¹ N.D. = Not determined, ² N.P. = Not performed.

Additionally, aqueous ammonia soaking was conducted using 10% NH₄OH for a process held at 70 °C for 22 h; it is important to note that time and temperature pairs (high temperature-short duration or low temperature-long duration) were described for acidic pretreatments ^[61][66], but appear also to be applied to alkaline pretreatments.

On another note, a combined biological-chemical pretreatment was achieved using white-rot fungi and alkaline oxidative pretreatment (3% NaOH and 3% H₂O₂) ^[62][67]. The combined pretreatment was performed over 24 h at 40 °C, and four other fungi were tested, of which Pletorus eryngii exhibited the best performance.

Chemical and combined pretreatment have notably resulted in a significant decrease in lignin content, from 12–22% to 7–18%. In contrast, the content of cellulose, the polymer of interest for hydrolysis and subsequent fermentation, has noticeably increased from 35–51% to reach 62–78%, which could be caused by the removal of lignin that was blocking the cellulose before pretreatment ^[63][68].

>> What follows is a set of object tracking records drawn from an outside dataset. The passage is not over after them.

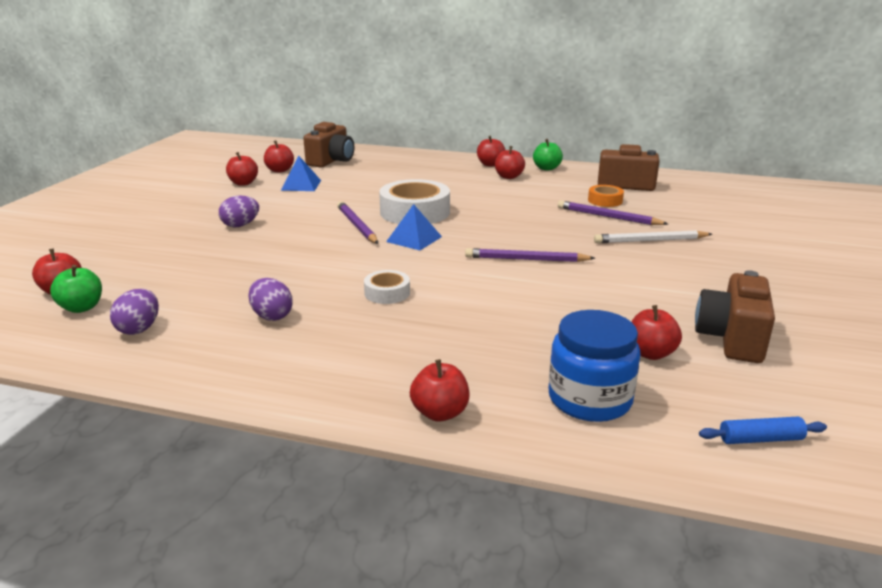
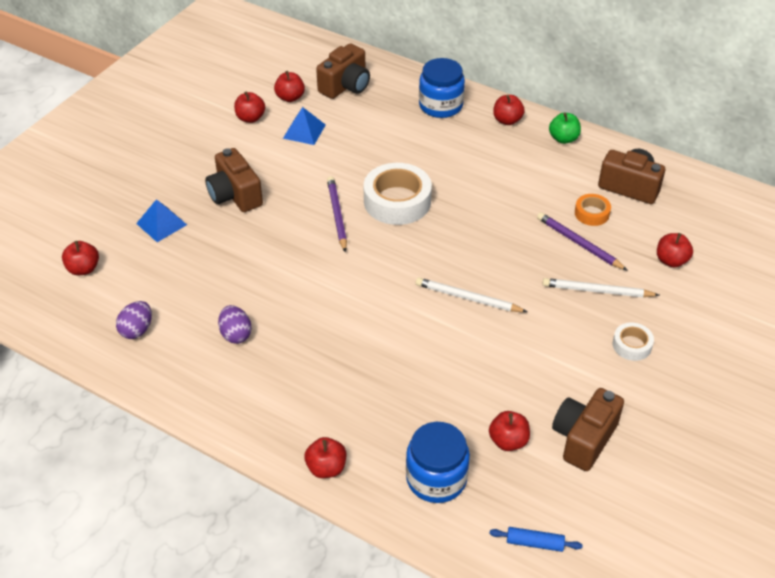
camera: 15 degrees right, 20 degrees up
green apple [50,265,102,313] -> none
purple egg [219,195,259,228] -> brown camera [205,148,263,212]
white tape [364,270,410,304] -> white tape moved to [612,323,654,361]
blue pyramid [386,204,442,250] -> blue pyramid moved to [136,199,187,242]
purple pencil [465,248,595,262] -> white pencil [416,278,528,312]
red apple [495,146,525,179] -> red apple moved to [657,233,693,268]
none -> blue jar [419,58,465,118]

Following pretreatment, Simultaneous Saccharification and Fermentation (SSF) was accomplished ^[54][55][57][59,60,62] with optimization by Response Surface Methodology (RSM) ^[55][60] or by individually-elaborated experimental conditions ^[54][59]. The latter consisted of four scenarios in which the composition of the fermentation medium (cellulase, hemicellulase, and presence/absence of Tween 80) was different for the four SSF trials. The fourth case (30 FPU/g cellulase, 140 FXU/g hemicellulase, and milling (size = 0.22 mm)) proved to be most efficient. Moreover, regular enzymatic hydrolysis was also performed following pretreatment ^[57][59][63][62,64,68].

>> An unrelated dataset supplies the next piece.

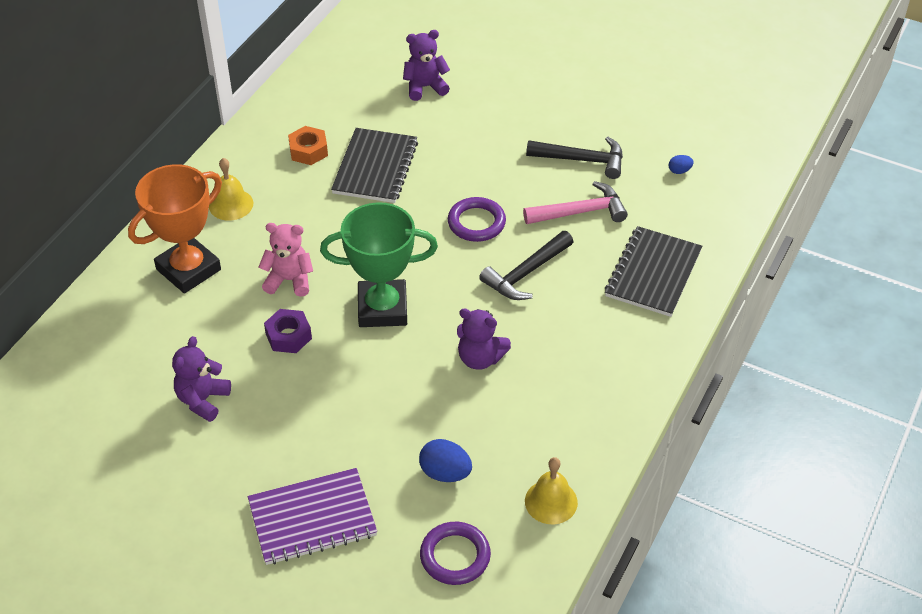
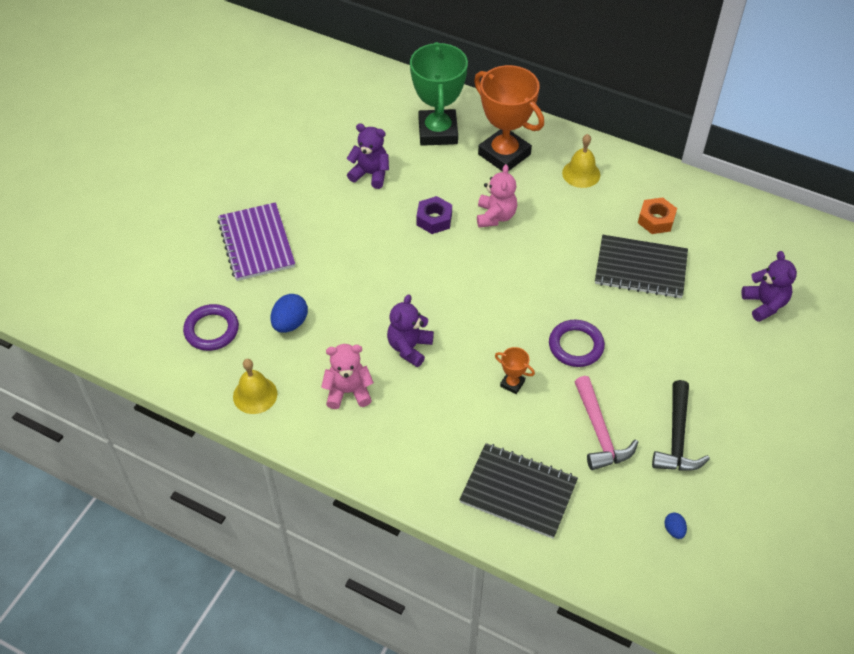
camera: 90 degrees right, 5 degrees up
green trophy [320,202,438,327] -> green trophy moved to [410,42,468,146]
black hammer [479,231,573,300] -> orange trophy [495,347,535,394]
none -> pink teddy bear [321,344,374,409]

Finally, ethanol content produced varies remarkably following chemical pretreatment and saccharification. For instance, 6.5 g/L produced after 96 h of fermentation ^[55][60] as opposed to 76.92 g/L also produced after 96 h of fermentation ^[54][59], despite both studies undergoing an optimization process. The lower ethanol concentration could result from of the increased lignin content following chemical pretreatment, which consequently affects the efficiency of SSF. On the other hand, the second optimized process using the four different cases allowed the comprehension between ethanol concentration and solid loading, which exhibited a significantly negative quadratic correlation. Therefore, fermentation was repeated at the focus point of the quadratic model defined for the fourth scenario (30 FPU/g cellulase, 140 FXU/g hemicellulase, and milling (size = 0.22 mm)), which resulted in 76.92 g/L of ethanol. In addition, 20.1 g/L of ethanol was obtained after 72 h of fermentation ^[58][63], a concentration that can be attributed to the efficiency of the pretreatment in removing lignin (from 14.56% to 9.21%), which allowed for an effective hydrolysis.

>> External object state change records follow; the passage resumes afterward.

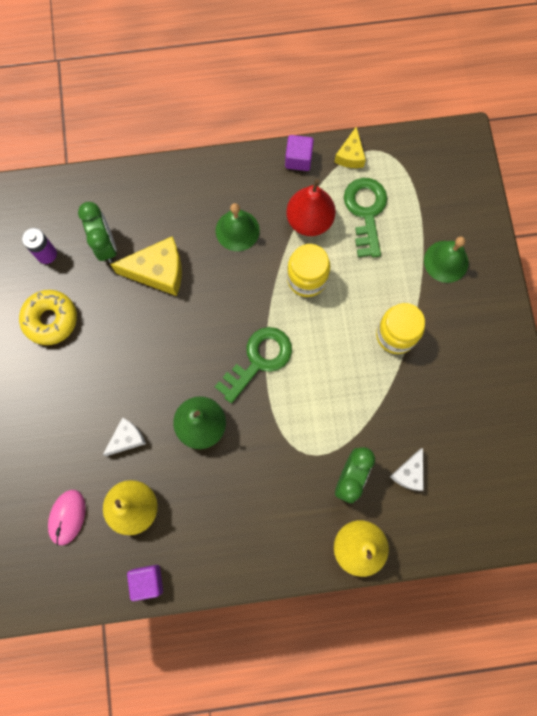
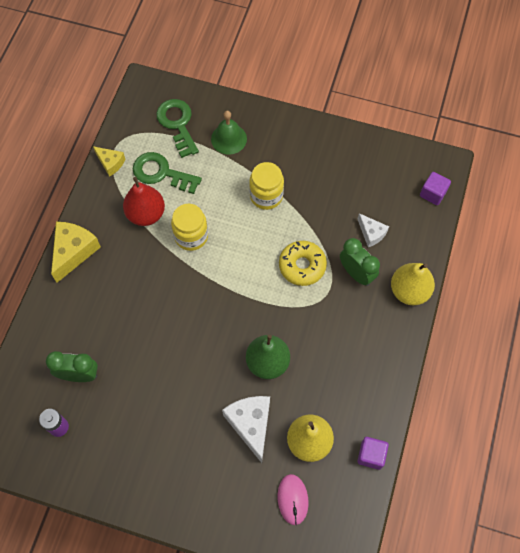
camera: 65 degrees left, 10 degrees down
yellow donut [19,290,77,345] -> yellow donut moved to [279,241,327,286]
pink mouse [48,490,86,546] -> pink mouse turned 45 degrees clockwise [277,474,309,525]
white cheese [103,417,146,456] -> white cheese [222,396,270,463], size x1.70
yellow cheese [110,236,182,296] -> yellow cheese moved to [51,222,101,283]
green key [215,327,292,403] -> green key moved to [156,99,199,158]
green bell [216,203,260,251] -> none
purple cube [285,135,314,171] -> purple cube moved to [420,172,451,205]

To conclude, NaOH remains the most effective chemical agent in hemp biomass pretreatment as it has confirmed its efficiency in de-lignification, hence the reduction of recalcitrance to enzymatic hydrolysis. Moreover, these studies confirm that solid loading also plays an important role in final ethanol concentration ^[54][59]. Nevertheless, more information should be gathered about the efficiency of other non NaOH-based pretreatments, or treatments based on the application of NaOH and other agents, in relation to bioethanol production. The industrialization of lignocellulosic ethanol has already begun, with many countries having already installed plants. Nevertheless, to achieve this industrialization, manufacturers are faced with diverse obstacles: (1) more profound understanding of raw materials, their properties, their restrictive factors during pretreatment (inhibition, mass transfer, etc.), (2) development of low-cost enzymatic hydrolysis technique with optimum performance, and (3) a deeper understanding of microorganisms and their metabolic activities to enhance fermentation efficiency further, which also includes the engineering of specific strains.